The grant’s required activities are: 1) Engage with existing local prevention and care planning bodies – the Council and HIV Prevention Planning Group (HPG); 2) Prepare current a epi profile for the jurisdiction; 3) Prepare a brief situational analysis for the jurisdiction; 4) Engage with local community partners; 5) Engage with local HIV service provider partners; 6) Reach concurrence on an EHE plan with local HIV planning bodies; and 7) Prepare a final/revised EHE plan for NYC.

The Council and HPG will be engaged to build on recent years’ integrated planning activities, including: reviewing the jurisdictional epidemiological profile; providing feedback on the brief situational analysis; supporting recruitment efforts for listening sessions; reviewing and providing feedback on the draft EHE Plan during a joint special session; and providing concurrence on the final EHE Plan.  There will also be public listening sessions with community stakeholders in each county with breakout sessions focused on priority populations (e.g., Black MSM, transgender individuals, PLWH over 50).  Local partners will also be engaged (e.g., PlaySure Network, Sexual Health Advisory Group).  The final plan will be disseminated to all stakeholders, posted on appropriate websites and shared with the CDC.

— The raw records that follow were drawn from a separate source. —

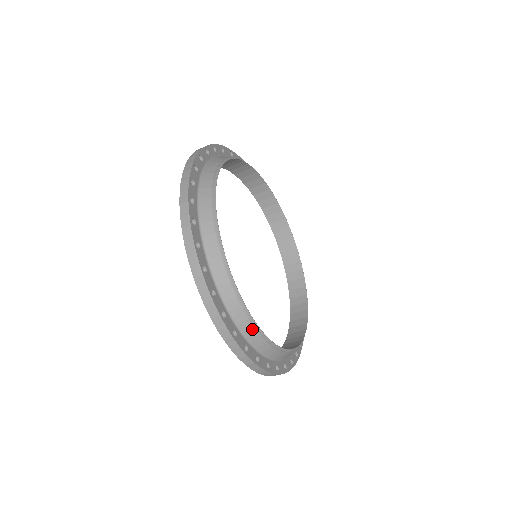
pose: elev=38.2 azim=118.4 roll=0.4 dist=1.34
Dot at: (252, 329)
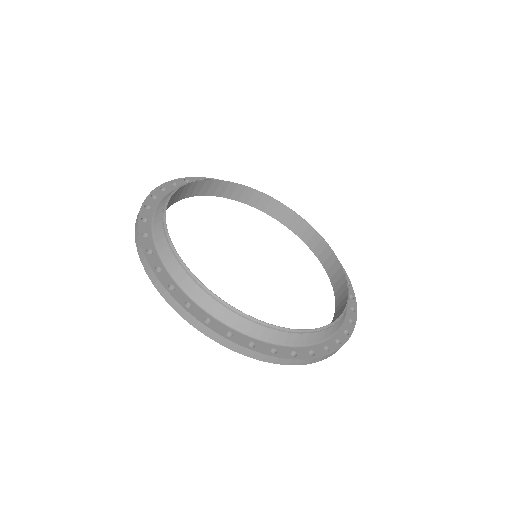
Dot at: (318, 334)
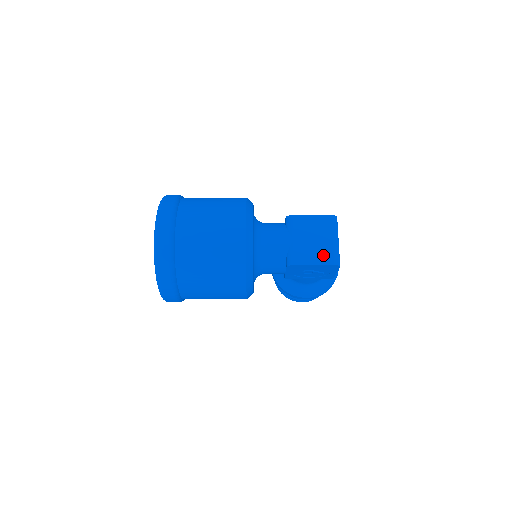
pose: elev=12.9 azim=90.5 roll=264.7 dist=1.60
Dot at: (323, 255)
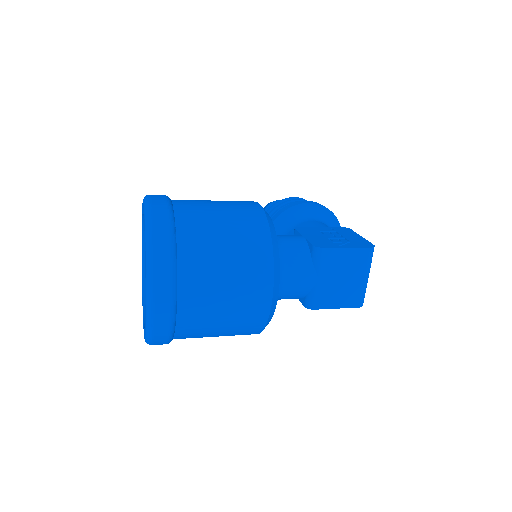
Dot at: (349, 297)
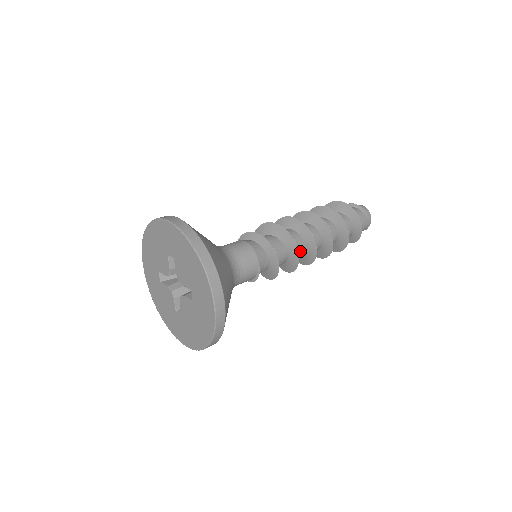
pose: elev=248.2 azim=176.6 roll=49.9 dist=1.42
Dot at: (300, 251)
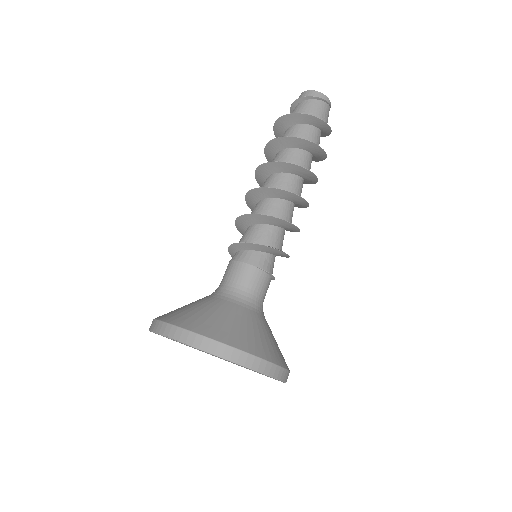
Dot at: (285, 210)
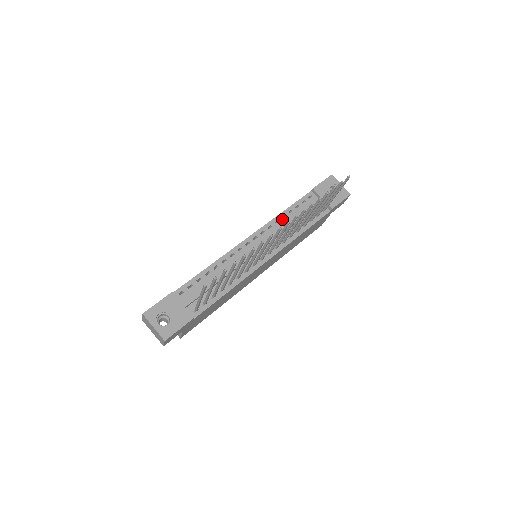
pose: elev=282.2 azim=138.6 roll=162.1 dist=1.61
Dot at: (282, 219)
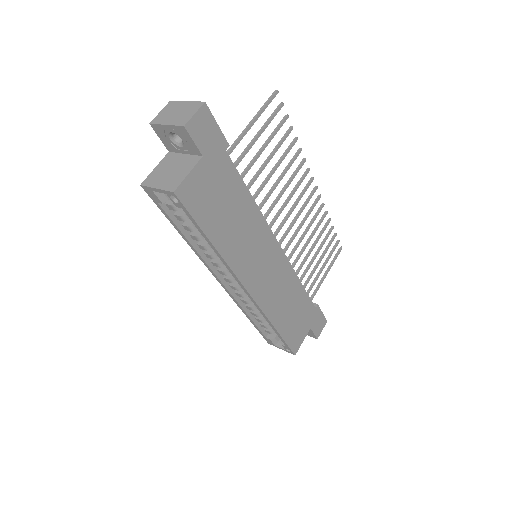
Dot at: occluded
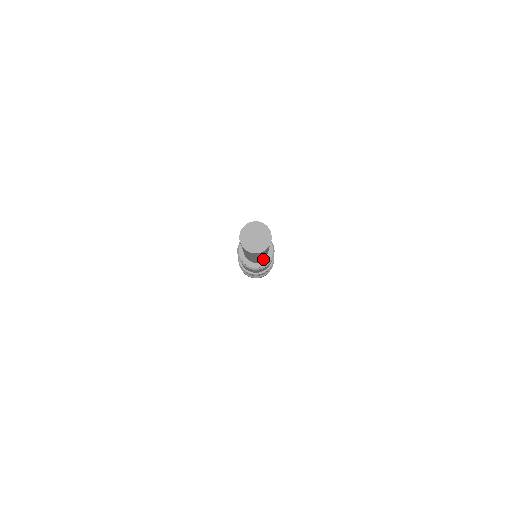
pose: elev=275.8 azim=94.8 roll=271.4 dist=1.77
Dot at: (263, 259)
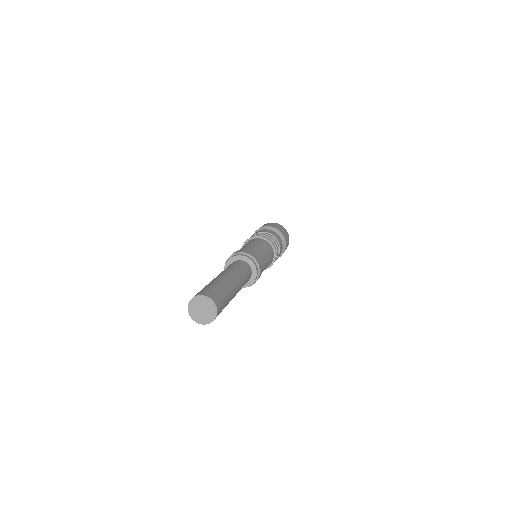
Dot at: occluded
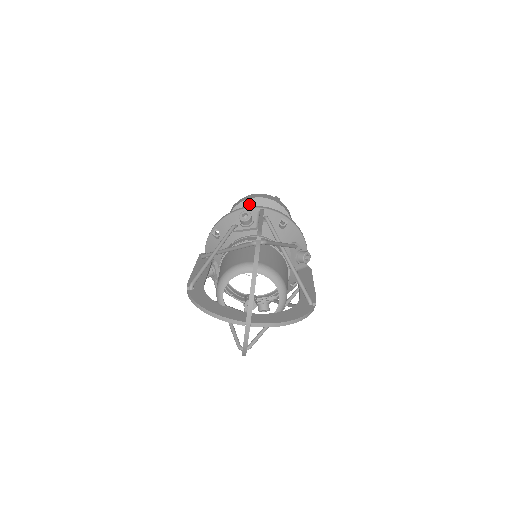
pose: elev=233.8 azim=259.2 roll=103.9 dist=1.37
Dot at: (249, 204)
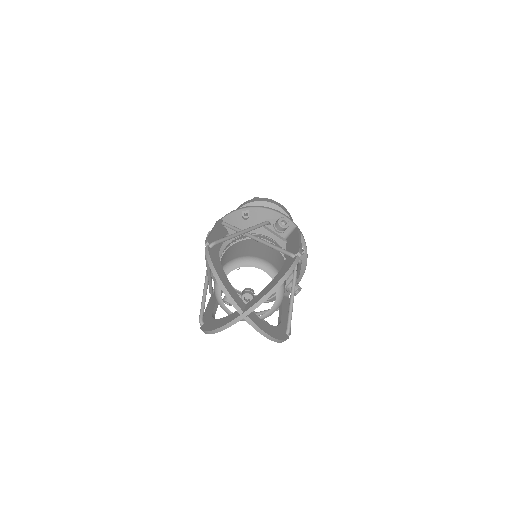
Dot at: occluded
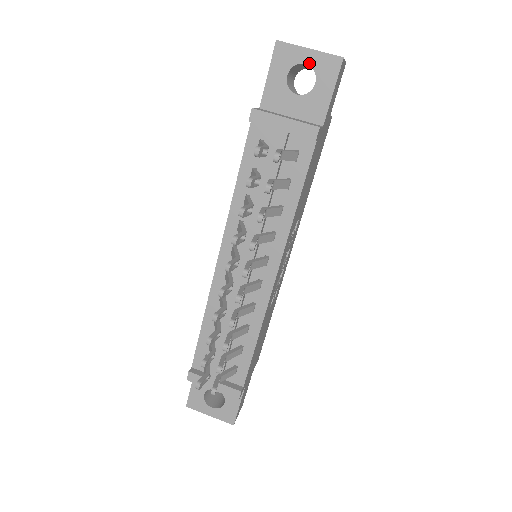
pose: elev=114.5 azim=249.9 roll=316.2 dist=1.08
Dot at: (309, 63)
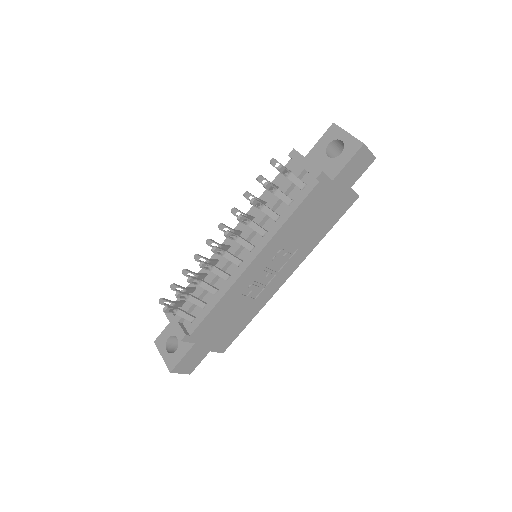
Dot at: (344, 141)
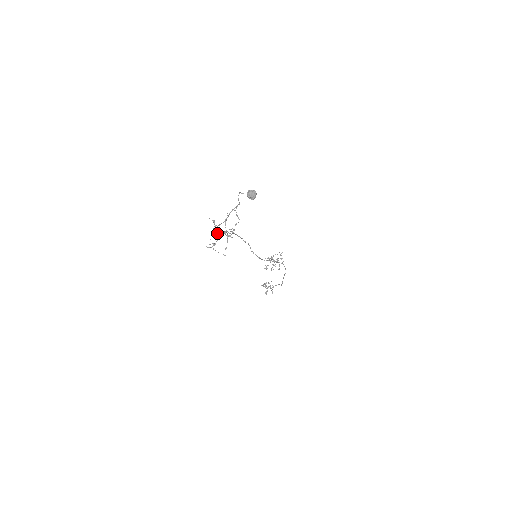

Ms. Gandhi reviewed the 1906 timeline, which started in November 2019 with engaging consultants and preparing the epi profile, culminates in September 2020 with dissemination of the plan to all stakeholders and submission of final deliverables to the CDC.  A summary of the discussion follows:

  • The RFP for the implementation grants was released at the same time as the planning grant, but the money has not been received yet.  The planning grant will inform the implementation.
  • While many of the EHE activities are similar to the State ETE plan, the federal funds are limited to Bronx, Brooklyn, Manhattan and Queens.
  • The federal plan can address populations that require a more concentrated effort beyond what is being done through the State plan.
  • 1906 is a requirement of the federal grant so that the City can receive the new EHE money.  It will also allow DOHMH to look at what innovations can be done outside of the State ETE activities.
  • The federal EHE funds are limited to the four counties based on a determination made by CDC of areas of the country that are the most highly impacted based on epi data, but NYC DOHMH is coordinating with the State to ensure that work is done in Staten Island, Tri-County and the rest of the State to reach the same goals of ending the epidemic. 
  • The list of priority populations does not exclude and group, and there will be emphases on other marginalized groups (e.g., immigrants, people involved in sex work).
  • As this is a CDC grant, the concurrence vote will follow the process that the HPG uses (concurrence, non-concurrence or concurrence with conditions).
  • While the planning grant seems repetitive for New York, most of the jurisdictions that are receiving federal EHE funds have not done the kind of blueprint that our state has.
  • All documents will be distributed in advance and presented with full explanations in advance of a concurrence vote.  It should be made clear how this initiative differs from the State ETE plans.
  • There is a need to utilize social media to market this initiative to younger people.
  • It would be helpful to have a side-by-side analysis of where areas where State ETE initiatives have been successful and where the federal EHE efforts will be concentrated.
  • Ms. Simon stressed that the City and State Health Departments will be coordinating closely to ensure that the entire State is covered.  The Council and all other stakeholders will be kept informed as the process continues. 
  • NYC DOHMH hopes that the new funding that focuses on the four counties will allow other resources to be leveraged in Staten Island and Tri-County.

There being no further comment, the meeting was adjourned.